From the above one would say that Mary Anderson was well aware of the moral and political arguments against smuggling but prefers to adopt the official line - albeit under the guise of an even-handed argument.

The story then moves on to La Linea - presumably known then simply as Linea - and the introduction of Dolores - a stereotypically dark , hot-blooded, temperamentally unstable Spanish girl, daughter of the smuggler who was the owner of the dogs in question. Her persist ardent suitor is Tomas Mendoza whom Dolores detests as she accuses him of having betrayed her brother to the Guardacostas. The rest of the story deals with Dolores revenge on Mendoza and has little more to offer as regards the social mores either of Gibraltar or its hinterland.


Mary Anderson
The author continues the long British tradition of identifying Gibraltarians as Spaniards who just happen to live on the Rock and despite her sympathetic treatment of people living in the Campo area, she only properly identifies one single local - Manuel Lobo - who despite his Spanish sounding name was in fact a Jew.

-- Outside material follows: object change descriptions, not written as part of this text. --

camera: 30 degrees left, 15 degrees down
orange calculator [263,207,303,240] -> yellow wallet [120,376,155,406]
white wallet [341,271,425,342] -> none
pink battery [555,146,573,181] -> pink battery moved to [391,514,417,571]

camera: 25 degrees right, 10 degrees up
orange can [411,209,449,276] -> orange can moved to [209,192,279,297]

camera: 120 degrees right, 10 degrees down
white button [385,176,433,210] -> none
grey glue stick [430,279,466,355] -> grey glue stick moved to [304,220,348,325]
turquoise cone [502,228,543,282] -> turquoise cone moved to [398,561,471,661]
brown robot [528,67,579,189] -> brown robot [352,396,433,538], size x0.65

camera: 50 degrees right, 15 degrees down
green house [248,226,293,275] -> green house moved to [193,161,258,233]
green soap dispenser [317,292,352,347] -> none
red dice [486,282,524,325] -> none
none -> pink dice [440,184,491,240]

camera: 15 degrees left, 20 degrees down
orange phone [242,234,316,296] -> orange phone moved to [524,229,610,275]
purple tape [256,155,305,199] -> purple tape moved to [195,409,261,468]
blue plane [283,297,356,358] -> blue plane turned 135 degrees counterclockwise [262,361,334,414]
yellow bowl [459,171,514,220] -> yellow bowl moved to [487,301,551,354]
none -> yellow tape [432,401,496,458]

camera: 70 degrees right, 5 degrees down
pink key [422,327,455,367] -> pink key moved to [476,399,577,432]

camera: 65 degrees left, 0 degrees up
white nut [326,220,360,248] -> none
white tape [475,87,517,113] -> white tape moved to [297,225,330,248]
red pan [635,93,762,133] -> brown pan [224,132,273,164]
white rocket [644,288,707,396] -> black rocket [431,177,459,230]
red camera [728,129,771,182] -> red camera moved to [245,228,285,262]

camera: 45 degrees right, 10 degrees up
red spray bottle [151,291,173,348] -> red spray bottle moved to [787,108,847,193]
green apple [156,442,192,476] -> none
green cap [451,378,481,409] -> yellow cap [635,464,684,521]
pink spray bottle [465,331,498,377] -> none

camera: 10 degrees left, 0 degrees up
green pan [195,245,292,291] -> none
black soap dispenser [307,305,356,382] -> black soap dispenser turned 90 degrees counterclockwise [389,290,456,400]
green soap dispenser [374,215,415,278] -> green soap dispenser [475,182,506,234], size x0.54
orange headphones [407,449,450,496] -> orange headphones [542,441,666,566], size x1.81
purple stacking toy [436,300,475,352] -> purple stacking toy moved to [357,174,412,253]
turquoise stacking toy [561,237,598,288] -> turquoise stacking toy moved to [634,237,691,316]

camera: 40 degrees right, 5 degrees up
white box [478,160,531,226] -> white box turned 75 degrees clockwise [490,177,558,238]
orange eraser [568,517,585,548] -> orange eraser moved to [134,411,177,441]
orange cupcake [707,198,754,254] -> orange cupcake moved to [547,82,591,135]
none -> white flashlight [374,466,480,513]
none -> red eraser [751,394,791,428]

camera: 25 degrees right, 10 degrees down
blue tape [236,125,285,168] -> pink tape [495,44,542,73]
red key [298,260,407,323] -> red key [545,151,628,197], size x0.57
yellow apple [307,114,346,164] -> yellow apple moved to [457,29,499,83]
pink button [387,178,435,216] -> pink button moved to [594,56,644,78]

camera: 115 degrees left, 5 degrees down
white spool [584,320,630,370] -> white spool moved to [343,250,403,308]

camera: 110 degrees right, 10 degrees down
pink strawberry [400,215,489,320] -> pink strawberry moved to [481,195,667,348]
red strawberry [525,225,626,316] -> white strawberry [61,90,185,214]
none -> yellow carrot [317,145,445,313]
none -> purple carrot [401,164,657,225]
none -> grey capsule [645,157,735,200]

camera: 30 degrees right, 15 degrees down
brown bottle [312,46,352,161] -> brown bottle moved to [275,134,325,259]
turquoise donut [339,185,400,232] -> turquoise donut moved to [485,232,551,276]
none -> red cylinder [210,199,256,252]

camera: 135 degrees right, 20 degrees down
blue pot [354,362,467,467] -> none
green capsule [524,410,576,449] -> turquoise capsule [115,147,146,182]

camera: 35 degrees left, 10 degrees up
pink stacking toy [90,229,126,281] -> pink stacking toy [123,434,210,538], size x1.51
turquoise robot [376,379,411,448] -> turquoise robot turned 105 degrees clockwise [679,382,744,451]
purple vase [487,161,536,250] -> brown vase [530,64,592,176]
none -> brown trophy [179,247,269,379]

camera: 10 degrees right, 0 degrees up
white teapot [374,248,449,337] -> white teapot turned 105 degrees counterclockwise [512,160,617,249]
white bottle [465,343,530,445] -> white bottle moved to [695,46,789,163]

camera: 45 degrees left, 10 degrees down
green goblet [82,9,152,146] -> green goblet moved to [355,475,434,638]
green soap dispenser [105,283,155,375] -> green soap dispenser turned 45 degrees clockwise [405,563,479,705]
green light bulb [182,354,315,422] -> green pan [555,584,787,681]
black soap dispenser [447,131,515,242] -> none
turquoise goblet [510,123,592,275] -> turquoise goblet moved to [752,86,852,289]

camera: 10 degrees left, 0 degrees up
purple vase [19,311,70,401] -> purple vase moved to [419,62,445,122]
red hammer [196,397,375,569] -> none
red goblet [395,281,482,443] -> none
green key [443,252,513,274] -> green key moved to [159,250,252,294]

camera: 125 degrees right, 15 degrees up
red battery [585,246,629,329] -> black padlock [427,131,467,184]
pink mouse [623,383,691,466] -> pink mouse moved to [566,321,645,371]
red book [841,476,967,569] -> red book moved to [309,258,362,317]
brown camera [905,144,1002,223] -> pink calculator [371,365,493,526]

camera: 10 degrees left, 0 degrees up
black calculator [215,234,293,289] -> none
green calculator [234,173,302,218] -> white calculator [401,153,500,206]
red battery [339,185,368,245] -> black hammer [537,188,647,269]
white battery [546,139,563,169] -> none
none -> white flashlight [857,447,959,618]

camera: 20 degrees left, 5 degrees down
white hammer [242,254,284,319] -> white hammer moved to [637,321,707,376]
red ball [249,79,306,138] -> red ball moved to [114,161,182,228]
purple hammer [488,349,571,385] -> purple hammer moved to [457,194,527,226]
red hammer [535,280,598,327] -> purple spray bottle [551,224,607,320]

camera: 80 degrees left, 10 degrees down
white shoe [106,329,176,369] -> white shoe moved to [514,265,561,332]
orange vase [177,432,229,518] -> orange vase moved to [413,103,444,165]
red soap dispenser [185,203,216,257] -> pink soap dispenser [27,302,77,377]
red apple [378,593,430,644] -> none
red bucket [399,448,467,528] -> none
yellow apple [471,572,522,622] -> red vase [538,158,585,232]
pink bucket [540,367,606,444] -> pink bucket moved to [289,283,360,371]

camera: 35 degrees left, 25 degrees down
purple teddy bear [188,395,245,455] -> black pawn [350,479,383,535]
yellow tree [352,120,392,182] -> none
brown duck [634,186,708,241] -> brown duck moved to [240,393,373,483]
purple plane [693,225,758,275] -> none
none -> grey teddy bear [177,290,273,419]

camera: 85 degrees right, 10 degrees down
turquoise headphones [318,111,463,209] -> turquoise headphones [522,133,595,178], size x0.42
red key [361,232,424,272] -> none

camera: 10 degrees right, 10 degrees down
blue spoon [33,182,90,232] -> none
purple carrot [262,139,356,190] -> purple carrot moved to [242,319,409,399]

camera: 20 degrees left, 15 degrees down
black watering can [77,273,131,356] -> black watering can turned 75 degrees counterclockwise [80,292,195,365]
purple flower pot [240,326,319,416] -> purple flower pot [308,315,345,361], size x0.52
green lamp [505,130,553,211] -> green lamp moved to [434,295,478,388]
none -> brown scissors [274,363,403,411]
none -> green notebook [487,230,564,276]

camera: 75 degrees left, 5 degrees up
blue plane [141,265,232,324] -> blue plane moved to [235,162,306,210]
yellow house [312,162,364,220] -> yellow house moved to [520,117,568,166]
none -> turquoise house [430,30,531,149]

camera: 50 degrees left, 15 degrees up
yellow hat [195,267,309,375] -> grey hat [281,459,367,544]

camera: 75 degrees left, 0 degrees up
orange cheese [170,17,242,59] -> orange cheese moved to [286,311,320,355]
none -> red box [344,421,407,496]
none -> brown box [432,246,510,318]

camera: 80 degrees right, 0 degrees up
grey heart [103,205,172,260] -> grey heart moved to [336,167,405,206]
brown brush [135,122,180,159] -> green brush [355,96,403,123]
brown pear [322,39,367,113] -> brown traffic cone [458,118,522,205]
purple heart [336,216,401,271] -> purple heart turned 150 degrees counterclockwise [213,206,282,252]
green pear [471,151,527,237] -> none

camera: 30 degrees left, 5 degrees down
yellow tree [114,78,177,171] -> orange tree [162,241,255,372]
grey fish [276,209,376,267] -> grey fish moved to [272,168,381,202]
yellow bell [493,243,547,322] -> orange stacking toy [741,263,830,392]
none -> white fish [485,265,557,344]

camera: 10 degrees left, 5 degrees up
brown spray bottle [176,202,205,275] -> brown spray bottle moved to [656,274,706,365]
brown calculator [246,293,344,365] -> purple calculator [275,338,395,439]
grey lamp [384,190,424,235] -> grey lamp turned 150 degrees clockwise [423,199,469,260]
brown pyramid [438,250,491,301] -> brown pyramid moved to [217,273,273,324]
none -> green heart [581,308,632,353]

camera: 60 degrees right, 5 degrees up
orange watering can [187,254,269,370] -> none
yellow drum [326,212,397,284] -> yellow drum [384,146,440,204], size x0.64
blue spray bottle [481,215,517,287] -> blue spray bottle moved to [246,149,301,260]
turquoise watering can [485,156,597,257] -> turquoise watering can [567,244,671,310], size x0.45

It was a curious blind-spot. By the late nineteenth century and after a large influx of Genoese, Maltese and people from other parts of the Mediterranean there were more than 20 000 individuals living on the Rock. People who were purely of Spanish descent were no longer a majority. In any case almost all of them now considered themselves to be - more than anything else - Gibraltarians.